I noticed the blue eyed fair skinned portrait of Jesus that hung in our sitting room within minutes of arriving at my home stay, but never would I have imagined that my family actually thought the portrait was accurate. I had lots of expectations about Christianity/spirituality in Africa as a whole. I naturally associated the words: miraculous, charismatic, Holy Spirit, and healing with “African Christianity”. All those words were synonymous with Christianity in Africa, at least a month ago. I expected to attend charismatic church services and see blind people see and deaf people hear – literally. I at least thought I would hear testimonies from people who had been raised from the dead. I even thought there was a slight possibility I would hear the audible voice of God.
These stereotypes are not far-fetched based on stories I’ve head about Christianity in the “Global South”. I was expecting to finally see what all the hype was about. But in my first month, instead of encountering what I thought would be similar to the book of Acts I listened to an African pastor describe how to use an “EvangeCube” (manufactured in Tennessee). Instead of listening to African songs African drums in a worship service with no time restraints I’ve endured brutally boring Anglican liturgy (manufactured in England), and contemporary worship songs. The stereotype that I had of African Christianity is that it would be – African.
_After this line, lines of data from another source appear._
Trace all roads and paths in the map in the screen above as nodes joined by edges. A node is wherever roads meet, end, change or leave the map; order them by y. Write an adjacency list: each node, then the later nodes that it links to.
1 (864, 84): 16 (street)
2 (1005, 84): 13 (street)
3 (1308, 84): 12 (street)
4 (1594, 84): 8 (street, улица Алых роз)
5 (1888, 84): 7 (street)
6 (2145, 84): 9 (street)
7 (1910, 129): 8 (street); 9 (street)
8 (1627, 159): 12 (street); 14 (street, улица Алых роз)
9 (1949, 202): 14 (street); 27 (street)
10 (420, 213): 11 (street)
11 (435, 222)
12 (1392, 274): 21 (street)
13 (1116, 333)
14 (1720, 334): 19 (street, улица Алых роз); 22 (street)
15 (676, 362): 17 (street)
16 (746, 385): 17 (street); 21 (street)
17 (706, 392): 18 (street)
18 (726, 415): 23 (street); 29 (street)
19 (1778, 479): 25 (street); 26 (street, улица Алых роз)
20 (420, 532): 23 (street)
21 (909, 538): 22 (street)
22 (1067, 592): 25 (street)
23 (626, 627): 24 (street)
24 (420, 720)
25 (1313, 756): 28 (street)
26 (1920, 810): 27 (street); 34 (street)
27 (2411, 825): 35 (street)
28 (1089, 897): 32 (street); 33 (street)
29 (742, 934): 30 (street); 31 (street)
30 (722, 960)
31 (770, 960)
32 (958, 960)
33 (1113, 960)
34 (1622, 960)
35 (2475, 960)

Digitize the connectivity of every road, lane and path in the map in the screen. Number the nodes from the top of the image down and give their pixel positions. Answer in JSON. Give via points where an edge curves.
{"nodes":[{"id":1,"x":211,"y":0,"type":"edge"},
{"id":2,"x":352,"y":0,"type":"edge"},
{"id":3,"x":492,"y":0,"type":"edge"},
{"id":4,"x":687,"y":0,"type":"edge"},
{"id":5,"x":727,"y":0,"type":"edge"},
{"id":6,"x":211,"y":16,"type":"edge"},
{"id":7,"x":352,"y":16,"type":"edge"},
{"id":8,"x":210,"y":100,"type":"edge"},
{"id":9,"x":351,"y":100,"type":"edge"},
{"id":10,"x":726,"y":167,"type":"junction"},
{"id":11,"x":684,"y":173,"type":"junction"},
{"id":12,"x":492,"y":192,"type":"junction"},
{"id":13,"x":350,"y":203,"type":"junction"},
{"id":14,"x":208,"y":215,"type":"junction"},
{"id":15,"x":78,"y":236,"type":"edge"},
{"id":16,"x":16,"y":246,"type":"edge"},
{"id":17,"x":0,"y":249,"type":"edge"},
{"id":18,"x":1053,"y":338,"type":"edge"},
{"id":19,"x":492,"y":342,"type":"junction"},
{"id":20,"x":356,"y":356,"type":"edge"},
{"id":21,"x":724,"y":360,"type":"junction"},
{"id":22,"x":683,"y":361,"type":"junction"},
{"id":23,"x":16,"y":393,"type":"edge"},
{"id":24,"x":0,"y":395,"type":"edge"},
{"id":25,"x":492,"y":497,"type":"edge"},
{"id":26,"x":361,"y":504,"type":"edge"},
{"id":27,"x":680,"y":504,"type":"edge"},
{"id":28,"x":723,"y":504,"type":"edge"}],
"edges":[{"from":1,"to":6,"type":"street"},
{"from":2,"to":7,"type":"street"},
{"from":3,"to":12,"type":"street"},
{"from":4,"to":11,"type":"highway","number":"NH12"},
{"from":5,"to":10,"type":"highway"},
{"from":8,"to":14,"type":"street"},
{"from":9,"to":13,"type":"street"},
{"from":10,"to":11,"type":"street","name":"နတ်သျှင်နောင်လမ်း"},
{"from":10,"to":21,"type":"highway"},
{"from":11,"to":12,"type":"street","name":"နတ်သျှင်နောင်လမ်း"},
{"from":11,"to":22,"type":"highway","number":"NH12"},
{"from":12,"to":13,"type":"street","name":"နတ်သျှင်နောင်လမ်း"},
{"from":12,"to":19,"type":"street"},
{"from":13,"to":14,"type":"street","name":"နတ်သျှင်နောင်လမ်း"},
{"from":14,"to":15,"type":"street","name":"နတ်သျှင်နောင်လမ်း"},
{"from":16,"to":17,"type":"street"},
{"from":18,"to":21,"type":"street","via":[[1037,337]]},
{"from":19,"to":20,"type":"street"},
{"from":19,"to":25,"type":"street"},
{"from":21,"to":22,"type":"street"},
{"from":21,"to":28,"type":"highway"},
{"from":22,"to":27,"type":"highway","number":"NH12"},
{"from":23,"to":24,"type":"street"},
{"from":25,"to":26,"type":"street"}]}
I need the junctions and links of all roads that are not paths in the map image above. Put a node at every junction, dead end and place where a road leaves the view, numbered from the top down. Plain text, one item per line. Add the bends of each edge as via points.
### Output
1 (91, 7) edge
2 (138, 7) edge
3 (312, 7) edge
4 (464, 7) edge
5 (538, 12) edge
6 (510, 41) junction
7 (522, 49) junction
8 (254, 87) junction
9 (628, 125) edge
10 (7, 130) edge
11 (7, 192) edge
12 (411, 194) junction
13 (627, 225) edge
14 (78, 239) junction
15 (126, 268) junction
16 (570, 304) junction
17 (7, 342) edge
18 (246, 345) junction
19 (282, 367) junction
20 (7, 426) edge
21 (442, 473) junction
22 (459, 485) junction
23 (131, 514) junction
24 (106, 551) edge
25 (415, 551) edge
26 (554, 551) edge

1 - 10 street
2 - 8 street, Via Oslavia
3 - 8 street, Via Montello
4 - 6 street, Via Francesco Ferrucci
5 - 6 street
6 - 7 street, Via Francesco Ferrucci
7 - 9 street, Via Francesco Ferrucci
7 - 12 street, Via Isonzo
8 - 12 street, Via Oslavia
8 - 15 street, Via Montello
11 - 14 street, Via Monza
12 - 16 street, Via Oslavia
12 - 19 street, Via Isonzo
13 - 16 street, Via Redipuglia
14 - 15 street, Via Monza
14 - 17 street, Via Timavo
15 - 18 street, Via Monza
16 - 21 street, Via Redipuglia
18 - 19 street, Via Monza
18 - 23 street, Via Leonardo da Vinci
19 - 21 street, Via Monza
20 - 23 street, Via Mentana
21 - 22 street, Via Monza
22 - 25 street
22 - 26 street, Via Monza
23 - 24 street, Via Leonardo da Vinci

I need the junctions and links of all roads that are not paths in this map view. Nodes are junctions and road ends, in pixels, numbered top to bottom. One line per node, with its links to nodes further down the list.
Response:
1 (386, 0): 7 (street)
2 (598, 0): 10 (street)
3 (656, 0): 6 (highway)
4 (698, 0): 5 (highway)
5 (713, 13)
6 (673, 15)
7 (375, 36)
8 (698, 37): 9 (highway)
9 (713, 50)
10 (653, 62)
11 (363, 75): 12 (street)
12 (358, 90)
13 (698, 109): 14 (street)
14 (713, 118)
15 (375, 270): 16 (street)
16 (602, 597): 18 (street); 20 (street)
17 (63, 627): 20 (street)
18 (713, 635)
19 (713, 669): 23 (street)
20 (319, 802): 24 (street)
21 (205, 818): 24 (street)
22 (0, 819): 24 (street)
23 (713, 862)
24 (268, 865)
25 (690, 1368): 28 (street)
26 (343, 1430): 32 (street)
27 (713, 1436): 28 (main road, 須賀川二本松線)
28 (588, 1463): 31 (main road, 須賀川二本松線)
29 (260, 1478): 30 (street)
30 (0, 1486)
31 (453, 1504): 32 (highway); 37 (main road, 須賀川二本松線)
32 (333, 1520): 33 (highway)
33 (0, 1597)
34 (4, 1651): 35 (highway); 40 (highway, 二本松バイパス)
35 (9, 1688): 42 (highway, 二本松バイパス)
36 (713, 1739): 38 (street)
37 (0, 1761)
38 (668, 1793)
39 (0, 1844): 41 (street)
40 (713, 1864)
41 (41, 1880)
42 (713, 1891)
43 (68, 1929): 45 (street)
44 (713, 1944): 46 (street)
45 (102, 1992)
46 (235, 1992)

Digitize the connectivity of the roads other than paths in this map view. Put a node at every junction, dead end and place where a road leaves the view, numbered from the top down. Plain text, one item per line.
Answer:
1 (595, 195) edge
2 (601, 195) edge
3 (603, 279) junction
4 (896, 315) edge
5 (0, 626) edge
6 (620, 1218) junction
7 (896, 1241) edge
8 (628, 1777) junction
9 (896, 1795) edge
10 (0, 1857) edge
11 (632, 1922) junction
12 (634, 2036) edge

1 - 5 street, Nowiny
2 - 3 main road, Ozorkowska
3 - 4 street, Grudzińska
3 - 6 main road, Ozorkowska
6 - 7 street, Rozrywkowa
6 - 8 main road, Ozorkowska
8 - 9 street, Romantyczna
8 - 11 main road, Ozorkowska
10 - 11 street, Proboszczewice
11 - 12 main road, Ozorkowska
So as Florence and I looked at each other's shocked expressions the last of our stereotypes came crashing down. I destroyed her hope in a white Jesus and she destroyed my hope in an African one; I guess we’ll both have to settle for a Jewish Jesus for now. I’m disappointed in how influential “Western/white” culture is, but I’m not convinced that the expression of faith I have found here is anything but authentic and genuine. I may have not found what I thought I would, but it’s not less “Ugandan”, and the Jewish Jesus I know probably doesn’t care as much as the African American Manny that faith and culture don’t collide as neatly as I would have thought. As more stereotypes are dissembled, I’m ready to encounter this culture on its terms, not mine. Hopefully, in that process I’ll learn to also encounter Jesus, also on his terms, not mine.